MATERIAL PROVIDED —
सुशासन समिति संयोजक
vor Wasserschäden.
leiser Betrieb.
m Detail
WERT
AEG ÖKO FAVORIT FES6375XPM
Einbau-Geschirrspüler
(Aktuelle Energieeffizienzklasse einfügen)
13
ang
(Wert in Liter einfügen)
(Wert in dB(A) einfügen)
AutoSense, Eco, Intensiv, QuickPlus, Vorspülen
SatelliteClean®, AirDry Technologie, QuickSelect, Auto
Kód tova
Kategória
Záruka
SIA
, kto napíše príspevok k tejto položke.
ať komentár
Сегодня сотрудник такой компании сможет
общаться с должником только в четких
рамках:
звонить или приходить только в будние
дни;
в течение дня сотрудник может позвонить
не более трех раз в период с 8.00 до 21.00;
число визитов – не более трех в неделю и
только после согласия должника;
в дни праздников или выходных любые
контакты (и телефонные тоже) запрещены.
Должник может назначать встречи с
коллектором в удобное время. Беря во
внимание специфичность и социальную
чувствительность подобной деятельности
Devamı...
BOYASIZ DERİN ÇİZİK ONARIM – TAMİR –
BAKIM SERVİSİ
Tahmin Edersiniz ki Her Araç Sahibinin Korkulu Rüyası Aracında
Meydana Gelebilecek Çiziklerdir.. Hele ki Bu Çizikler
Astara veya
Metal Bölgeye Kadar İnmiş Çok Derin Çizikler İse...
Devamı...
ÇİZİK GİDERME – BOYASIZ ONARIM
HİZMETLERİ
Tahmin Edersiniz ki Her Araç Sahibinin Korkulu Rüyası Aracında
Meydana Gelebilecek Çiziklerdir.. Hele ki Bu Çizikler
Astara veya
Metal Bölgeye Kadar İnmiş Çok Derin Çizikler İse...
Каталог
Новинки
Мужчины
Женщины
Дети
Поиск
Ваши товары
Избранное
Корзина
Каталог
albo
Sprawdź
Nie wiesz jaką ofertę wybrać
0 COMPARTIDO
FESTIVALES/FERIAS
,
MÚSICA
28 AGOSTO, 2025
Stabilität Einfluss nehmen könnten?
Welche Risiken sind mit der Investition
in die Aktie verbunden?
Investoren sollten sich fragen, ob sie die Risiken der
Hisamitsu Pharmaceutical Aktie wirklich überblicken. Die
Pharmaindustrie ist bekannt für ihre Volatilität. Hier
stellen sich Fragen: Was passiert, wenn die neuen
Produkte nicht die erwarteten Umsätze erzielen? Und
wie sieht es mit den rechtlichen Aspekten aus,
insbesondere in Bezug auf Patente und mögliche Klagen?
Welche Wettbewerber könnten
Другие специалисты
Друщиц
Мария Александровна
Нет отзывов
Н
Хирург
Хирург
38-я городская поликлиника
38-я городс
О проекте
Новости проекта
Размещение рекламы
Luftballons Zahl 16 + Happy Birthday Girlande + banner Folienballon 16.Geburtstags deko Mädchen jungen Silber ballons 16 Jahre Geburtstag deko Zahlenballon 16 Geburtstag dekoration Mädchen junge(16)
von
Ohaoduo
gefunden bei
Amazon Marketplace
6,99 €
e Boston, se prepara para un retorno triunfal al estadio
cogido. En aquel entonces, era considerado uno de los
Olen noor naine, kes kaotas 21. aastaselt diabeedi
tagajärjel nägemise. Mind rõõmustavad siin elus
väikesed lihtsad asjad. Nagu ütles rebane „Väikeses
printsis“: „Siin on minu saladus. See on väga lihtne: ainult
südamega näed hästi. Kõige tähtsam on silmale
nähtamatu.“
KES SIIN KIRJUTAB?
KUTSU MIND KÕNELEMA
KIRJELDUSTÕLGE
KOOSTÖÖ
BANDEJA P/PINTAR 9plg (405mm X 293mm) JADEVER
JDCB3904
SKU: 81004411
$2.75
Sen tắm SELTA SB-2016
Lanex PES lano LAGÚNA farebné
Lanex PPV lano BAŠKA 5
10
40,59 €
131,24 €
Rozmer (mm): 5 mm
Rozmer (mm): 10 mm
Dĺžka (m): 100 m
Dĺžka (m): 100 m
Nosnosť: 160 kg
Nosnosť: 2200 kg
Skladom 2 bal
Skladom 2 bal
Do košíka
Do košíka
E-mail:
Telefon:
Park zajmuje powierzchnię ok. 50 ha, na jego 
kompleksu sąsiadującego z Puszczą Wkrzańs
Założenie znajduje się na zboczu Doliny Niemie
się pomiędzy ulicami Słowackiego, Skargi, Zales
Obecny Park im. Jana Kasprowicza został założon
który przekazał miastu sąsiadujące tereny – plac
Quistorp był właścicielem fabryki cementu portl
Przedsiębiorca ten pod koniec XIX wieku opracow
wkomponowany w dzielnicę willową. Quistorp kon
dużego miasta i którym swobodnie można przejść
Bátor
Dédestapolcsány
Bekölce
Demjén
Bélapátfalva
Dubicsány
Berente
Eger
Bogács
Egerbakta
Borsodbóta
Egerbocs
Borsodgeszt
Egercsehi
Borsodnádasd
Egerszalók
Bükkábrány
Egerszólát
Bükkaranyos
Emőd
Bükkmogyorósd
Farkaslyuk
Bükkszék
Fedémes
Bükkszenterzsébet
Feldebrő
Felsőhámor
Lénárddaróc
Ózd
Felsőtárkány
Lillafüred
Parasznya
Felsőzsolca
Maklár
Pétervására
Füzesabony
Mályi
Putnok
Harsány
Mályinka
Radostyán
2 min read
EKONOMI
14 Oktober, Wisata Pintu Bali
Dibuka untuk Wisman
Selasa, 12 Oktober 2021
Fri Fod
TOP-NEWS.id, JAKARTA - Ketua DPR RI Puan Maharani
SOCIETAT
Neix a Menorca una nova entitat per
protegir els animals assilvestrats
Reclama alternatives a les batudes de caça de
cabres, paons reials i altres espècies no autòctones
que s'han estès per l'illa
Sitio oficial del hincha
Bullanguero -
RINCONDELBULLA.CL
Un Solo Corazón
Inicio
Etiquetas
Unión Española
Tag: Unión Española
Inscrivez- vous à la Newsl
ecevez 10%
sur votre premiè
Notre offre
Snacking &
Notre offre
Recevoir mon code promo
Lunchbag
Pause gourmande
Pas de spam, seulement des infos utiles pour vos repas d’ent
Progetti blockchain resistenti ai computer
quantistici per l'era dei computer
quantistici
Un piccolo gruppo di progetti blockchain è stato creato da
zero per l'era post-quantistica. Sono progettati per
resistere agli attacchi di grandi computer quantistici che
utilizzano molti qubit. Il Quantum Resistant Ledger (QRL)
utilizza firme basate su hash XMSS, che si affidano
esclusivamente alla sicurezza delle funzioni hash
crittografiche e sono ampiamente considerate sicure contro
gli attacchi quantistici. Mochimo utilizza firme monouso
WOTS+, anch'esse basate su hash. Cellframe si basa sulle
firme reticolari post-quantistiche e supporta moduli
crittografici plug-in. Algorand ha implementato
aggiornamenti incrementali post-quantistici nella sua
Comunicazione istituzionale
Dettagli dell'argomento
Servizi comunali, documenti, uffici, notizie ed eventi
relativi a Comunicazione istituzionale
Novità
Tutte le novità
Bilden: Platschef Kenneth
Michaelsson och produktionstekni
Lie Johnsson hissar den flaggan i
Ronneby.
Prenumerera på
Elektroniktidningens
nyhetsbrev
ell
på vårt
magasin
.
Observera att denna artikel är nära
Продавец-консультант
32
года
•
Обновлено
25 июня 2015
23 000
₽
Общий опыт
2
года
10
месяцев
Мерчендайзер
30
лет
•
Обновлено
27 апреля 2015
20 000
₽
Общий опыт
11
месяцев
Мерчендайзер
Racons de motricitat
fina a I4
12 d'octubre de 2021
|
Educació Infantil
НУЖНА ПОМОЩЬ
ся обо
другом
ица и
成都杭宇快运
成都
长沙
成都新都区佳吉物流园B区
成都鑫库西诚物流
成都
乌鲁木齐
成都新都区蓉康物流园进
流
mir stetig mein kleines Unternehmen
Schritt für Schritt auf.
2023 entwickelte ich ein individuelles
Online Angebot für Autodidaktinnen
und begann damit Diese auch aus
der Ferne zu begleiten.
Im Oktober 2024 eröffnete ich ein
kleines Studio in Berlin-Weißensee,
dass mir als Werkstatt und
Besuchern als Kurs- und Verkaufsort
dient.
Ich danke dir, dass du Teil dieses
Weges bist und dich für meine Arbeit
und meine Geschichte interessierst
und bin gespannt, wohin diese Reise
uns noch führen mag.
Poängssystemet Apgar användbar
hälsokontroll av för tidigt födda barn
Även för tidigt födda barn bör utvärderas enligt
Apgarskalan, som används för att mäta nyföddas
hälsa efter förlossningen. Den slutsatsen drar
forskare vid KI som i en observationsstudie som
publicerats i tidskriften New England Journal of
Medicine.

INSTRUCTIONS FOR THE TASK — Exact reproduction is required: output the lines from the start of the entries above through the line with "AutoSense, Eco, Intensiv, QuickPlus, Vorspülen".

THE ANSWER —
सुशासन समिति संयोजक
vor Wasserschäden.
leiser Betrieb.
m Detail
WERT
AEG ÖKO FAVORIT FES6375XPM
Einbau-Geschirrspüler
(Aktuelle Energieeffizienzklasse einfügen)
13
ang
(Wert in Liter einfügen)
(Wert in dB(A) einfügen)
AutoSense, Eco, Intensiv, QuickPlus, Vorspülen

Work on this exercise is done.